Consigne 1: D'après le texte sur le projet artistique à Barcelone, quels jours le public a-t-il pu visiter l'appartement ?
Consigne 2: Poursuivez le texte sur le projet artistique installé dans un appartement touristique de Barcelone, en reprenant juste après sa dernière phrase.

Texte de l'exercice:
────────────────

Le centre de Barcelone, c’est souvent un va-et-vient incessant de valises bruyantes, de clés qui changent de mains et d’entrées d’immeubles qui ont perdu leur âme de quartier. Au cœur de ce paysage urbain, les artistes Iris Verge et Miquel Hernández ont décidé de s’opposer à la spéculation immobilière et aux expulsions d’une manière pour le moins insolite : en transformant un appartement touristique totalement clandestin en épicentre de leur nouveau projet artistique, baptisé « tot podria ser diferent » (tout pourrait être différent).
Cette initiative, qui a ouvert ses portes au public les 28 et 29 juin, est née avec la ferme intention de sortir l’art des circuits traditionnels pour le relier directement aux urgences de la rue. Créé en collaboration avec des habitants touchés par la crise du logement et divers collectifs locaux, ce projet utilise la force visuelle de l’art contemporain pour susciter le débat social là où le conflit se joue.
D’une annonce clandestine sur Internet à un espace de dénonciation
Le choix de l’espace n’est pas le fruit du hasard, mais le résultat d’un processus de recherche approfondi. D’après les données de la Direction des services d’inspection de la mairie, on estime que 18 % des annonces publiées chaque mois sur des plateformes comme Airbnb concernent des appartements touristiques illégaux. Le plus grave, c’est que même si ces annonces finissent par être supprimées par la suite, les réservations continuent d’être effectuées et honorées tout à fait normalement.
Pour mettre en lumière cette réalité, les artistes ont passé au crible une multitude d’annonces frauduleuses jusqu’à tomber sur ce bien immobilier en particulier: un appartement situé au rez-de-chaussée qui réunissait les conditions idéales pour accueillir l’installation et ouvrir grand ses portes aux citoyens.

────────────────

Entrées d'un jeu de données
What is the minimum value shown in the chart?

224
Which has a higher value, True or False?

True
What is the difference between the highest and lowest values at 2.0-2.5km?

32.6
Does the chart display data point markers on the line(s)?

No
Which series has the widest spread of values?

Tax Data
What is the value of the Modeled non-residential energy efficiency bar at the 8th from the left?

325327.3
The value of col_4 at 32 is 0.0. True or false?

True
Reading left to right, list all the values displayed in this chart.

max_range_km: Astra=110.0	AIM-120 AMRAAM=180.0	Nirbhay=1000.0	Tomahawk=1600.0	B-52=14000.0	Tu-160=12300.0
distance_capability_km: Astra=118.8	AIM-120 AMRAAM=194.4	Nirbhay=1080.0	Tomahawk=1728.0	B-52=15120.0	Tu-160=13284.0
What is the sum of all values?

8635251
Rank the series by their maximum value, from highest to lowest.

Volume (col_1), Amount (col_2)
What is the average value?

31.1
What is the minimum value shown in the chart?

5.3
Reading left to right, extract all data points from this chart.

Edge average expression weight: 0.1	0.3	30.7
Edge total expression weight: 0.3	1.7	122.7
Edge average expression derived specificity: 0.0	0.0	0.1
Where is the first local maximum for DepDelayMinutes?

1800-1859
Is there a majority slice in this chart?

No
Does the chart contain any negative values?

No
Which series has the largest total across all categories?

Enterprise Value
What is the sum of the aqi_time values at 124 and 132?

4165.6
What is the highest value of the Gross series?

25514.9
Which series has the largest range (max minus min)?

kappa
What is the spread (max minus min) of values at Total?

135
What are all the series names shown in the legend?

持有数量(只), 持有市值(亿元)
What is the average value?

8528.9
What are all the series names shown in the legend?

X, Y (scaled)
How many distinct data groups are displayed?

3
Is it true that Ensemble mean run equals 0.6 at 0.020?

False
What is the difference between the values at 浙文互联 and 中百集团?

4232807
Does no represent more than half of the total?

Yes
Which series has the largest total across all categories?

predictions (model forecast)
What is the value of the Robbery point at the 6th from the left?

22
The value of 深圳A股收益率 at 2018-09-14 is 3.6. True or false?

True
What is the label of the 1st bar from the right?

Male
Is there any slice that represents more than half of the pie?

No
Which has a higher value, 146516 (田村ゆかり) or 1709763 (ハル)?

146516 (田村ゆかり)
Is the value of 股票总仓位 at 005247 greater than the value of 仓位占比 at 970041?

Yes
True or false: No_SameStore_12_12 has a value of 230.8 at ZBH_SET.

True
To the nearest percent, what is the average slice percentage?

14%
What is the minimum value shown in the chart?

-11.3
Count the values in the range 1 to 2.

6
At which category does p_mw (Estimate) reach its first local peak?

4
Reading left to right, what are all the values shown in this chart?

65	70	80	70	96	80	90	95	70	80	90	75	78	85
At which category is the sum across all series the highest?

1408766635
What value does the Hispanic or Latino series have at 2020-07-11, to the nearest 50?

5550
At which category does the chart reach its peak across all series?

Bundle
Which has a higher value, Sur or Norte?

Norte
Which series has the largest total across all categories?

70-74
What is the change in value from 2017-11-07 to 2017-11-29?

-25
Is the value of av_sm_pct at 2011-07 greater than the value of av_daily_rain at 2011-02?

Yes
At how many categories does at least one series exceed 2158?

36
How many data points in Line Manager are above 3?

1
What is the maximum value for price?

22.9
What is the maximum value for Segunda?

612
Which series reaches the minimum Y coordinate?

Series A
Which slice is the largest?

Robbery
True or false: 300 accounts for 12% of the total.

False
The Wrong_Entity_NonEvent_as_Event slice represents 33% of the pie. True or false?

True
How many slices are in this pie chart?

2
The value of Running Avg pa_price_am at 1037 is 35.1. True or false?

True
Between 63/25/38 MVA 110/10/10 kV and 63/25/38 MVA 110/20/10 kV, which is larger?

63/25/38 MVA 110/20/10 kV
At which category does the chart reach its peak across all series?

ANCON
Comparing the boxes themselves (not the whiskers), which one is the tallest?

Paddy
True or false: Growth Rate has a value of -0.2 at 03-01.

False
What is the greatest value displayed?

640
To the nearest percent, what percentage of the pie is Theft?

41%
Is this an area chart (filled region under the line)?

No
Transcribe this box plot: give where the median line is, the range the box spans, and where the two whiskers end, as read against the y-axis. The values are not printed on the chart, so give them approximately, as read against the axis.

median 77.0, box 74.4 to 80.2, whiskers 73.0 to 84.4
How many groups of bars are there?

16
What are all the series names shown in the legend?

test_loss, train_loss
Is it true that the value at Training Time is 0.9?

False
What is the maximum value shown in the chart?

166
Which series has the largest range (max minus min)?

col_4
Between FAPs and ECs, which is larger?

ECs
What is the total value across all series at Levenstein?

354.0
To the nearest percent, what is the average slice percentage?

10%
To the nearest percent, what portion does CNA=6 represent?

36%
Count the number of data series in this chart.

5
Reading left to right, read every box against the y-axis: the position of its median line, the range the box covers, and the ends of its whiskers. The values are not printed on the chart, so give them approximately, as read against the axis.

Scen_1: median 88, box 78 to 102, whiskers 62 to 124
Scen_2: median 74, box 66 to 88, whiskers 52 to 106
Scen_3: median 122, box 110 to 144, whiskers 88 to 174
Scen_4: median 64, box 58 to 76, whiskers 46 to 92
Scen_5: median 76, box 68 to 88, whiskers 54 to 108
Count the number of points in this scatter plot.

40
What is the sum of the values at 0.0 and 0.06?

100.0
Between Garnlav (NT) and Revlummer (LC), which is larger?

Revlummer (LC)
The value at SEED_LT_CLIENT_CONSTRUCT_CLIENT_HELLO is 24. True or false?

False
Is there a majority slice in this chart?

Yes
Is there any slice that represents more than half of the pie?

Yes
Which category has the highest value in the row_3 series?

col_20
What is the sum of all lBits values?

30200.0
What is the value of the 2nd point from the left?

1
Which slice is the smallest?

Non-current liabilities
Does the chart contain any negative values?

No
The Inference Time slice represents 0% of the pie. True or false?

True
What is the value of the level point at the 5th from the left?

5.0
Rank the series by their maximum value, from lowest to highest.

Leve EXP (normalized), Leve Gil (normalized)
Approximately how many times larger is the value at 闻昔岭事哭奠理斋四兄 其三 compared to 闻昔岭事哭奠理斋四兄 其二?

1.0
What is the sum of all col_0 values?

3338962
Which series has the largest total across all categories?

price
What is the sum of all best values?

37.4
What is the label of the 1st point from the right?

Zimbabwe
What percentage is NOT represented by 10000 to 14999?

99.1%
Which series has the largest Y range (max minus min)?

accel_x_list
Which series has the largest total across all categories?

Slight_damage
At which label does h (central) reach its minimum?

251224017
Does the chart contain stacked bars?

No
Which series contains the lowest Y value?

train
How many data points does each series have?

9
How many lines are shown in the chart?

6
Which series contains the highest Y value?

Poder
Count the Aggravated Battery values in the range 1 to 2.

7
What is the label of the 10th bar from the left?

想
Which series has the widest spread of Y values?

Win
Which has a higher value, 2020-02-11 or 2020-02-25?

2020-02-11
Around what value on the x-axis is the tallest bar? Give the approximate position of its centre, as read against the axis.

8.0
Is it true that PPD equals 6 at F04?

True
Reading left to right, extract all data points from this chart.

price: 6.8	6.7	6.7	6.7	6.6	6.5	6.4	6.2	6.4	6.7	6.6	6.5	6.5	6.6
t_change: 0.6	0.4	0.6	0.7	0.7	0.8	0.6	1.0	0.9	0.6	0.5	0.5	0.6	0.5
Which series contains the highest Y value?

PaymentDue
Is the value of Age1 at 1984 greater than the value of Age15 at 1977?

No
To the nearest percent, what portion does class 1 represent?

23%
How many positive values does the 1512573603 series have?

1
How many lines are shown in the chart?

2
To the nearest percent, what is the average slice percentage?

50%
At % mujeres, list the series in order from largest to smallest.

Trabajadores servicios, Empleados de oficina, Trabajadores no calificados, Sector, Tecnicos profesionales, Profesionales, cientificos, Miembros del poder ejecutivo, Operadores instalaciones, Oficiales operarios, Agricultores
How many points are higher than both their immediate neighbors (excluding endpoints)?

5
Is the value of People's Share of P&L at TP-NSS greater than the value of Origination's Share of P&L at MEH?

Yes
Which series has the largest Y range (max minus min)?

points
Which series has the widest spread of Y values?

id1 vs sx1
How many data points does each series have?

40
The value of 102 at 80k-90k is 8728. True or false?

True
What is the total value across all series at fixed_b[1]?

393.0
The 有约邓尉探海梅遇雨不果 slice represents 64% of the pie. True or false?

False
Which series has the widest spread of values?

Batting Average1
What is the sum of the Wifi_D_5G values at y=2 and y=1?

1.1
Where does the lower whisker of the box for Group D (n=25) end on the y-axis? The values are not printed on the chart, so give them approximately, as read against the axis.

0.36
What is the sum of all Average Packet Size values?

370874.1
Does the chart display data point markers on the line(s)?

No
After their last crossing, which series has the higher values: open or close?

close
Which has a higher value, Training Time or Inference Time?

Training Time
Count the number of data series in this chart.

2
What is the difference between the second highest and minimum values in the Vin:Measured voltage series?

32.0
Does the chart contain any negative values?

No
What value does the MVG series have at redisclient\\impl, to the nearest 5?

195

────────────────

Zone de réponse 1: Les 28 et 29 juin.

Zone de réponse 2:
Des matériaux de chantier pour repenser le modèle de ville
Loin de la froideur des galeries traditionnelles, l’exposition plonge dans une expérimentation physique totale. En collaboration avec le studio de design spatial Torres Bagó, l’appartement a été transformé grâce à un système de structures et à l’utilisation de matériaux de construction bruts, une métaphore visuelle conçue pour nous faire réfléchir aux rouages du système immobilier lui-même.
Un projet ancré dans le quartier et reconnu
Derrière cette intervention, on retrouve deux profils qui allient la création artistique à l’analyse sociale. Iris Verge (La Sénia, 1997) apporte son expérience d’artiste et de gestionnaire culturelle dans des projets de l’envergure de Manifesta 15 ou du Centre d’Art Santa Mònica. De son côté, Miquel Hernández (Vilanova i la Geltrú, 1995) est chercheur et historien spécialisé dans les expressions politiques et les mouvements migratoires liés au logement à Barcelone depuis la Transition.
La portée du projet a bénéficié du soutien de la commissaire Núria Gómez Gabriel, du groupe de recherche Memòria, Lluita i Resistència, et a reçu d’importantes distinctions institutionnelles, comme le Prix Miquel Casablancas (dans la catégorie Médiation décerné par Sant Andreu Contemporani), une bourse Barcelona Crea de l’ICUB et le soutien de la section SPAIN arts&culture de l’ambassade d’Espagne aux Pays-Bas pour transposer le projet au Sandberg Instituut d’Amsterdam.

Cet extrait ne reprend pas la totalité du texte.